Les pénuries de médicaments sont en constante aggravation depuis plusieurs années : les professionnels tirent la sonnette d’alarme. Pour étudier l’ampleur de ce phénomène, très présent aux Etats-Unis, une équipe de chercheurs a sondé plus de 700 pharmacies d’hôpitaux. Une lettre de recherche publiée dans le numéro du JAMA Internal Medicine du 25 mars présentait les résultats de l’enquête. Leur objectif était de déterminer à quel point les pénuries de médicaments étaient courantes, quels hôpitaux étaient les plus touchés et comment les hôpitaux planifiaient et géraient la pénurie de médicaments.
Plus de 50 pénuries en 1 an pour 70% des pharmacies
Les résultats sont stupéfiants : "tous les répondants ont signalé des pénuries de médicaments au cours de l'année précédente", a déclaré Andrew Hantel, l’un des auteurs de l'étude. Près de 500 directeurs de pharmacie (environ 70%) ont signalé plus de 50 pénuries. La plupart des répondants ont déclaré qu’ils avaient moins d’un mois pour se préparer à une pénurie à partir du moment où un médicament devenait rare. Ces cas sont plus fréquents dans les hôpitaux universitaires et leurs filiales que dans les hôpitaux communautaires.
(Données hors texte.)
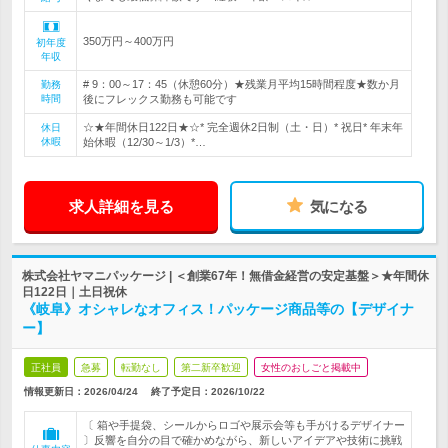
350万円～400万円
初年度
年収
# 9：00～17：45（休憩60分）★残業月平均15時間程度★数か月
勤務
時間
後にフレックス勤務も可能です
☆★年間休日122日★☆* 完全週休2日制（土・日）* 祝日* 年末年
休日
休暇
始休暇（12/30～1/3）*…
求人詳細を見る
気になる
株式会社ヤマニパッケージ | ＜創業67年！無借金経営の安定基盤＞★年間休
日122日｜土日祝休
《岐阜》オシャレなオフィス！パッケージ商品等の【デザイナ
ー】
正社員
急募
転勤なし
第二新卒歓迎
女性のおしごと掲載中
情報更新日：2026/04/24
終了予定日：
2026/10/22
〔 箱や手提袋、シールからロゴや展示会等も手がけるデザイナー
〕反響を自分の目で確かめながら、新しいアイデアや技術に挑戦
Ces pénuries sont extrêmement courantes. La Société américaine des pharmaciens d'hôpitaux (ASHP) tiens une liste des médicaments concernés : actuellement, 226 médicaments, allant de l'abciximab injectable au vaccin contre la fièvre jaune, sont en pénurie. Le fabricant d’abciximab (ReoPro®), un médicament utilisé pour prévenir les complications ischémiques cardiaques, "ne peut garantir la continuité de l’approvisionnement"… et il n'y a pas d'autres fournisseurs. Quant au fournisseur du vaccin contre la fièvre jaune, il fait état de "retards de production". Encore une fois, il n'y a pas de source de secours pour le médicament.
Un rationnement de médicament forcé
Et cette pénurie a des conséquences : les médecins sont obligés de rationner les médicaments en prévision de la prochaine pénurie. L’étude a en effet montré que 81% des pharmacie dans les hôpitaux ont volontairement stocké les médicaments. Les managers auraient pris cette décision en réponse à une pénurie de médicaments l’année précédente.
De plus, un pharmacien sur trois interrogé a déclaré que son hôpital ne disposait d'aucun mécanisme administratif valable pour l'aider à faire face à une pénurie. En conséquence, dans les cas les plus graves, les auteurs notent que les pénuries obligent les cliniciens à décider "quels patients recevront les médicaments dont ils ont besoin, et quels patients ne les recevront pas. Cela peut conduire à un rationnement des médicaments entre patients". Les auteurs notent néanmoins que ce rationnement des patients "n’est pas une pratique courante".